Maria del Carmen Pu: Hier sprechen wir vom Machismo, einem Männlichkeitswahn, der schon seit sehr langer Zeit in dieser Region existiert. Doch nur wenige Frauen trauen sich, den Machismo zu thematisieren. Die meisten ziehen es vor, ihn als normal anzusehen. Sie denken: «Es ist normal, dass ich als Frau geschlagen werde. Es ist normal, wenn ein Mann mich anschreit. Es ist normal, dass ich eine unterwürfige Haltung gegenüber Männern einnehme.»

Wieso lassen Frauen das zu?
Viele Frauen in Guatemala ertragen den Machismo nicht nur, sie fördern ihn auch. Ein einfaches Beispiel: In den meisten Familien verbieten die Mütter, dass ihre Söhne im Haushalt arbeiten. Sie sagen, das sei Aufgabe der Töchter. Die müssen ihre Brüder bedienen. Die Jungen bekommen das beste Stück Fleisch, die Mädchen das, was übrigbleibt, weil sie ja kein Geld ins Haus bringen. Die Töchter bleiben daheim, während die Jungen und Männer arbeiten gehen.

Und die Männer? Haben die kein schlechtes Gewissen?
Im Machismo werden wir Frauen nicht wirklich als Menschen angesehen. Viele Männer sehen in uns nützliche Dinge. Ein Ding kann man kaputt machen, wann und wie man will. Zudem existiert ein Hass, der historische Ursprünge hat. In meiner Familie gibt es sehr drastische Fälle. Während des Bürgerkriegs in den achtziger Jahren wurden mehrere meiner Tanten auf grausame Weise ermordet. Dasselbe sehen wir in der Gegenwart: Frauen, deren Körper gevierteilt werden, Mädchen, die missbraucht und zerstückelt werden. Da leben Männer ihre Aggressionen aus, weil sie die Frau nicht als Mensch ansehen.

Werden die Täter nicht bestraft?
In solchen Fällen bleiben die allermeisten Täter straffrei. Sie brauchen keine Angst zu haben. Das Justizsystem funktioniert nicht. Niemand interessiert sich für das Schicksal einer armen Mayafrau. So können Männer mit grösserer Selbstverständlichkeit über unsere Körper verfügen als wir selbst. Ich habe Männer scherzen hören: «In Guatemala gibt es so viele Frauen, da macht eine weniger keinen Unterschied.» Wenn Leichenteile einer Frau gefunden werden, steht in der Zeitung, dass sie wahrscheinlich Opfer eines Eifersuchtsdramas geworden ist.

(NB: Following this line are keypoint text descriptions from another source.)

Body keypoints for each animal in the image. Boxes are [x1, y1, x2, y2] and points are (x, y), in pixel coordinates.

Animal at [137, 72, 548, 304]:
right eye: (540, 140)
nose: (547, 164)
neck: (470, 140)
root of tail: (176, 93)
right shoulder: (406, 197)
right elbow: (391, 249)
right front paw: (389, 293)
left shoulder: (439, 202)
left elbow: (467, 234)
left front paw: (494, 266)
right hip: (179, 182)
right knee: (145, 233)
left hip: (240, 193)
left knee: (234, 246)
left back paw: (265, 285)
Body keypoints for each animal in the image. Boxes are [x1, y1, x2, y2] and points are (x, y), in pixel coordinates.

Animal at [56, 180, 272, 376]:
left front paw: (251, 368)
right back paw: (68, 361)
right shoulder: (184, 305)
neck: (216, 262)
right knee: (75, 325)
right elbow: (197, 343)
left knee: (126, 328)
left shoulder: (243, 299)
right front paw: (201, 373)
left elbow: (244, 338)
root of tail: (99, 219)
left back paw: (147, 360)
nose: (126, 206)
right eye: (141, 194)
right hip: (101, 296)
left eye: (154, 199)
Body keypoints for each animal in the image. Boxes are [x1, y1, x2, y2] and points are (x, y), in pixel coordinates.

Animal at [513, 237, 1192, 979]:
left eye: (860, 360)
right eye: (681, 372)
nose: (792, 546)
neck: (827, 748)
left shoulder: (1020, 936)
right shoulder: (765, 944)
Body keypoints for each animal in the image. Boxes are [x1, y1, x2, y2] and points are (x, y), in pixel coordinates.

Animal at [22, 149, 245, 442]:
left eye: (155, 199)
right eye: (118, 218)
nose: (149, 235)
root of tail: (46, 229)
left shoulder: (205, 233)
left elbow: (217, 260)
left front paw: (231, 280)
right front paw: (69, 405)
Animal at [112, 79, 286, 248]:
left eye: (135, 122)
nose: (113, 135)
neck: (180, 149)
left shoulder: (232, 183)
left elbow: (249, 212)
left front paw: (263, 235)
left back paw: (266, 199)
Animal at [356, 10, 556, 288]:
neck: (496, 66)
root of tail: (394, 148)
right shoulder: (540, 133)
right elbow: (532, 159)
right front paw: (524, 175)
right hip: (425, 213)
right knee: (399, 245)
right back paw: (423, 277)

Manchmal stimmt das auch. Aber wir wissen von vielen Frauen, die ermordet wurden, weil sie Anführerinnen in ihren Gemeinden waren. So wird verhindert, dass sie eine gleichberechtigte Stellung in der Gesellschaft erreichen.

Etwa die Hälfte der Bevölkerung in Guatemala sind Nachkommen der Mayas. Erleben die indigenen Frauen den Machismo anders?
In den Familien der Mayas sind diese Themen tabu. Über so was wird nicht gesprochen. Die historischen Wurzeln des Machismo liegen weit zurück. Wenn ich mit Frauengruppen arbeite, trauen sich manchmal einzelne, offen zu erzählen, dass sie von ihren Männern geschlagen werden, von ihren Vätern, ihren Brüdern und sogar von ihren Söhnen. Das halten diese Frauen für normal. Natürlich wirken sich diese Erfahrungen auf ihr Selbstbewusstsein aus. Sie bringen nie den Mut auf, ein Leben ausserhalb ihres engen Familienkreises zu entwickeln.

Sie haben die historischen Wurzeln des Machismo erwähnt. Wo liegen die?
Womöglich wurden die Frauen in dieser Region schon immer diskriminiert. Aber seit der Kolonialisierung durch die SpanierInnen hat sich dieser Prozess deutlich verschärft. Ich glaube, die Christianisierung spielt dabei eine wichtige Rolle. Viele Frauen glauben an Zitate aus der Bibel, die ihnen von den Priestern vorgehalten werden: Dass sie unterwürfig sein müssen, dass sie selbstlos und opferbereit sein sollen. Das sitzt tief im Selbstbild der Frauen.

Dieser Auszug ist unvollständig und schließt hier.